Other common indicators include:

  • Reduced space between red blood cells, showing crowding or loss of free movement
  • Sluggish or restricted flow across the field
  • White blood cell activation, where cells appear more engaged, irregular, or in higher numbers
  • Protein strands or webbing, beyond simple fibrin threads, suggesting protein dysregulation
  • Cell membrane irregularities, where red blood cells lose their smooth, defined edges
  • Microclotting patterns, where small clusters or blockages begin to form in the plasma

Together, these markers reflect a system under strain. The blood is carrying more than it is clearing, and the internal environment becomes more reactive.

This is where inflammation becomes visible, not as a theory, but as a change in movement, spacing, and clarity within the blood itself.

I also think we have to remember that circulation is not just about moving oxygen. It is about transport, delivery, communication, and removal. The bloodstream delivers nutrients, carries hormones, moves immune signals, and removes metabolic waste. If removal is compromised, what remains behind becomes part of the problem. Waste in the plasma is not passive. It changes the environment. It can irritate tissues, alter viscosity, disrupt the electrical and mineral balance, and place a greater burden on the kidneys and vascular system. In that sense, the heart is not simply pushing blood forward. It is dealing with the consequences of the whole body’s condition.
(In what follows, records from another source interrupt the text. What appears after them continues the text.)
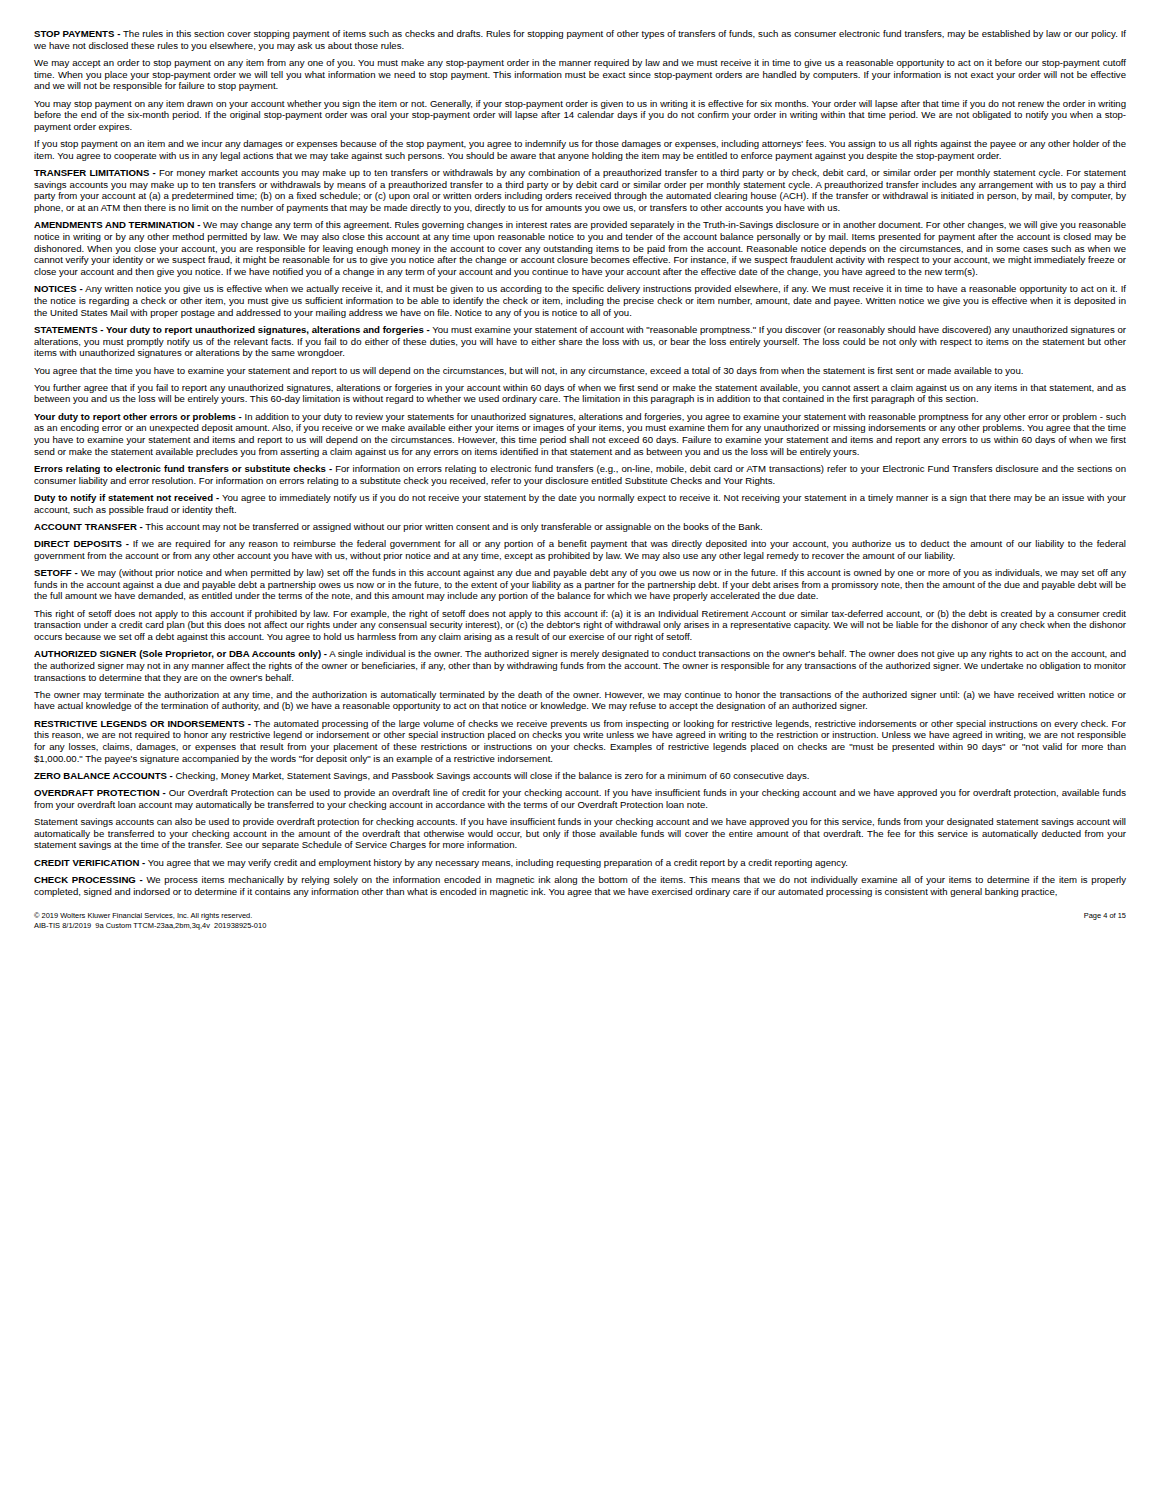STOP PAYMENTS - The rules in this section cover stopping payment of items such as checks and drafts. Rules for stopping payment of other types of transfers of funds, such as consumer electronic fund transfers, may be established by law or our policy. If we have not disclosed these rules to you elsewhere, you may ask us about those rules.
We may accept an order to stop payment on any item from any one of you. You must make any stop-payment order in the manner required by law and we must receive it in time to give us a reasonable opportunity to act on it before our stop-payment cutoff time. When you place your stop-payment order we will tell you what information we need to stop payment. This information must be exact since stop-payment orders are handled by computers. If your information is not exact your order will not be effective and we will not be responsible for failure to stop payment.
You may stop payment on any item drawn on your account whether you sign the item or not. Generally, if your stop-payment order is given to us in writing it is effective for six months. Your order will lapse after that time if you do not renew the order in writing before the end of the six-month period. If the original stop-payment order was oral your stop-payment order will lapse after 14 calendar days if you do not confirm your order in writing within that time period. We are not obligated to notify you when a stop-payment order expires.
If you stop payment on an item and we incur any damages or expenses because of the stop payment, you agree to indemnify us for those damages or expenses, including attorneys' fees. You assign to us all rights against the payee or any other holder of the item. You agree to cooperate with us in any legal actions that we may take against such persons. You should be aware that anyone holding the item may be entitled to enforce payment against you despite the stop-payment order.
TRANSFER LIMITATIONS - For money market accounts you may make up to ten transfers or withdrawals by any combination of a preauthorized transfer to a third party or by check, debit card, or similar order per monthly statement cycle. For statement savings accounts you may make up to ten transfers or withdrawals by means of a preauthorized transfer to a third party or by debit card or similar order per monthly statement cycle. A preauthorized transfer includes any arrangement with us to pay a third party from your account at (a) a predetermined time; (b) on a fixed schedule; or (c) upon oral or written orders including orders received through the automated clearing house (ACH). If the transfer or withdrawal is initiated in person, by mail, by computer, by phone, or at an ATM then there is no limit on the number of payments that may be made directly to you, directly to us for amounts you owe us, or transfers to other accounts you have with us.
AMENDMENTS AND TERMINATION - We may change any term of this agreement. Rules governing changes in interest rates are provided separately in the Truth-in-Savings disclosure or in another document. For other changes, we will give you reasonable notice in writing or by any other method permitted by law. We may also close this account at any time upon reasonable notice to you and tender of the account balance personally or by mail. Items presented for payment after the account is closed may be dishonored. When you close your account, you are responsible for leaving enough money in the account to cover any outstanding items to be paid from the account. Reasonable notice depends on the circumstances, and in some cases such as when we cannot verify your identity or we suspect fraud, it might be reasonable for us to give you notice after the change or account closure becomes effective. For instance, if we suspect fraudulent activity with respect to your account, we might immediately freeze or close your account and then give you notice. If we have notified you of a change in any term of your account and you continue to have your account after the effective date of the change, you have agreed to the new term(s).
NOTICES - Any written notice you give us is effective when we actually receive it, and it must be given to us according to the specific delivery instructions provided elsewhere, if any. We must receive it in time to have a reasonable opportunity to act on it. If the notice is regarding a check or other item, you must give us sufficient information to be able to identify the check or item, including the precise check or item number, amount, date and payee. Written notice we give you is effective when it is deposited in the United States Mail with proper postage and addressed to your mailing address we have on file. Notice to any of you is notice to all of you.
STATEMENTS - Your duty to report unauthorized signatures, alterations and forgeries - You must examine your statement of account with "reasonable promptness." If you discover (or reasonably should have discovered) any unauthorized signatures or alterations, you must promptly notify us of the relevant facts. If you fail to do either of these duties, you will have to either share the loss with us, or bear the loss entirely yourself. The loss could be not only with respect to items on the statement but other items with unauthorized signatures or alterations by the same wrongdoer.
You agree that the time you have to examine your statement and report to us will depend on the circumstances, but will not, in any circumstance, exceed a total of 30 days from when the statement is first sent or made available to you.
You further agree that if you fail to report any unauthorized signatures, alterations or forgeries in your account within 60 days of when we first send or make the statement available, you cannot assert a claim against us on any items in that statement, and as between you and us the loss will be entirely yours. This 60-day limitation is without regard to whether we used ordinary care. The limitation in this paragraph is in addition to that contained in the first paragraph of this section.
Your duty to report other errors or problems - In addition to your duty to review your statements for unauthorized signatures, alterations and forgeries, you agree to examine your statement with reasonable promptness for any other error or problem - such as an encoding error or an unexpected deposit amount. Also, if you receive or we make available either your items or images of your items, you must examine them for any unauthorized or missing indorsements or any other problems. You agree that the time you have to examine your statement and items and report to us will depend on the circumstances. However, this time period shall not exceed 60 days. Failure to examine your statement and items and report any errors to us within 60 days of when we first send or make the statement available precludes you from asserting a claim against us for any errors on items identified in that statement and as between you and us the loss will be entirely yours.
Errors relating to electronic fund transfers or substitute checks - For information on errors relating to electronic fund transfers (e.g., on-line, mobile, debit card or ATM transactions) refer to your Electronic Fund Transfers disclosure and the sections on consumer liability and error resolution. For information on errors relating to a substitute check you received, refer to your disclosure entitled Substitute Checks and Your Rights.
Duty to notify if statement not received - You agree to immediately notify us if you do not receive your statement by the date you normally expect to receive it. Not receiving your statement in a timely manner is a sign that there may be an issue with your account, such as possible fraud or identity theft.
ACCOUNT TRANSFER - This account may not be transferred or assigned without our prior written consent and is only transferable or assignable on the books of the Bank.
DIRECT DEPOSITS - If we are required for any reason to reimburse the federal government for all or any portion of a benefit payment that was directly deposited into your account, you authorize us to deduct the amount of our liability to the federal government from the account or from any other account you have with us, without prior notice and at any time, except as prohibited by law. We may also use any other legal remedy to recover the amount of our liability.
SETOFF - We may (without prior notice and when permitted by law) set off the funds in this account against any due and payable debt any of you owe us now or in the future. If this account is owned by one or more of you as individuals, we may set off any funds in the account against a due and payable debt a partnership owes us now or in the future, to the extent of your liability as a partner for the partnership debt. If your debt arises from a promissory note, then the amount of the due and payable debt will be the full amount we have demanded, as entitled under the terms of the note, and this amount may include any portion of the balance for which we have properly accelerated the due date.
This right of setoff does not apply to this account if prohibited by law. For example, the right of setoff does not apply to this account if: (a) it is an Individual Retirement Account or similar tax-deferred account, or (b) the debt is created by a consumer credit transaction under a credit card plan (but this does not affect our rights under any consensual security interest), or (c) the debtor's right of withdrawal only arises in a representative capacity. We will not be liable for the dishonor of any check when the dishonor occurs because we set off a debt against this account. You agree to hold us harmless from any claim arising as a result of our exercise of our right of setoff.
AUTHORIZED SIGNER (Sole Proprietor, or DBA Accounts only) - A single individual is the owner. The authorized signer is merely designated to conduct transactions on the owner's behalf. The owner does not give up any rights to act on the account, and the authorized signer may not in any manner affect the rights of the owner or beneficiaries, if any, other than by withdrawing funds from the account. The owner is responsible for any transactions of the authorized signer. We undertake no obligation to monitor transactions to determine that they are on the owner's behalf.
The owner may terminate the authorization at any time, and the authorization is automatically terminated by the death of the owner. However, we may continue to honor the transactions of the authorized signer until: (a) we have received written notice or have actual knowledge of the termination of authority, and (b) we have a reasonable opportunity to act on that notice or knowledge. We may refuse to accept the designation of an authorized signer.
RESTRICTIVE LEGENDS OR INDORSEMENTS - The automated processing of the large volume of checks we receive prevents us from inspecting or looking for restrictive legends, restrictive indorsements or other special instructions on every check. For this reason, we are not required to honor any restrictive legend or indorsement or other special instruction placed on checks you write unless we have agreed in writing to the restriction or instruction. Unless we have agreed in writing, we are not responsible for any losses, claims, damages, or expenses that result from your placement of these restrictions or instructions on your checks. Examples of restrictive legends placed on checks are "must be presented within 90 days" or "not valid for more than $1,000.00." The payee's signature accompanied by the words "for deposit only" is an example of a restrictive indorsement.
ZERO BALANCE ACCOUNTS - Checking, Money Market, Statement Savings, and Passbook Savings accounts will close if the balance is zero for a minimum of 60 consecutive days.
OVERDRAFT PROTECTION - Our Overdraft Protection can be used to provide an overdraft line of credit for your checking account. If you have insufficient funds in your checking account and we have approved you for overdraft protection, available funds from your overdraft loan account may automatically be transferred to your checking account in accordance with the terms of our Overdraft Protection loan note.
Statement savings accounts can also be used to provide overdraft protection for checking accounts. If you have insufficient funds in your checking account and we have approved you for this service, funds from your designated statement savings account will automatically be transferred to your checking account in the amount of the overdraft that otherwise would occur, but only if those available funds will cover the entire amount of that overdraft. The fee for this service is automatically deducted from your statement savings at the time of the transfer. See our separate Schedule of Service Charges for more information.
CREDIT VERIFICATION - You agree that we may verify credit and employment history by any necessary means, including requesting preparation of a credit report by a credit reporting agency.
CHECK PROCESSING - We process items mechanically by relying solely on the information encoded in magnetic ink along the bottom of the items. This means that we do not individually examine all of your items to determine if the item is properly completed, signed and indorsed or to determine if it contains any information other than what is encoded in magnetic ink. You agree that we have exercised ordinary care if our automated processing is consistent with general banking practice,
© 2019 Wolters Kluwer Financial Services, Inc. All rights reserved.
AIB-TIS 8/1/2019 9a Custom TTCM-23aa,2bm,3q,4v 201938925-010 Page 4 of 15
This is why I find it so strange when heart disease is discussed without serious attention to kidney function, electrolyte balance, hydration status, mineral relationships, and waste clearance. The body depends on gradients, charge, and fluid intelligence. Sodium and potassium are not just numbers on a lab slip. Magnesium and calcium are not side notes. These are part of the electrical language of the body. They affect muscle contraction, vascular tone, nerve signaling, water distribution, and rhythm itself. When these are disturbed, the heart feels it quickly. When the kidneys cannot regulate well, the whole cardiovascular system enters a different state.

There is also a wider ecological lesson here. In the same way that soil must drain properly, hold the right minerals, host the right biology, and cycle waste efficiently in order to support plant life, the body must maintain a living internal terrain where fluids can move, nutrients can be exchanged, and waste can be transformed or removed. Healthy soil is not just dirt. It is structure, water balance, microbial life, mineral availability, oxygen flow, and decomposition working together. Blood and plasma are not so different. They are part of an inner ecology. If the terrain becomes compacted, stagnant, depleted, or overloaded, life struggles. If the terrain is supported, the whole system becomes more resilient.

So yes, it amuses me, and it angers me, that inflammation is being treated like some dramatic new insight into heart disease. It should never have taken this long to say that irritated tissue, poor waste clearance, mineral imbalance, kidney burden, and fluid dysfunction affect the heart. Of course they do. The real question is why medicine has insisted for so long on breaking the body apart into separate specialties, separate organs, separate diagnoses, and separate drugs, when the evidence of connection has always been right there in front of us.

The heart is not a lonely organ failing in isolation. It reflects the condition of the blood, the vessels, the kidneys, the minerals, the fluids, and the terrain as a whole. If we want to understand heart disease more honestly, we need to stop obsessing over isolated markers and begin looking at the quality of the inner environment itself.

That is where the deeper story has always been.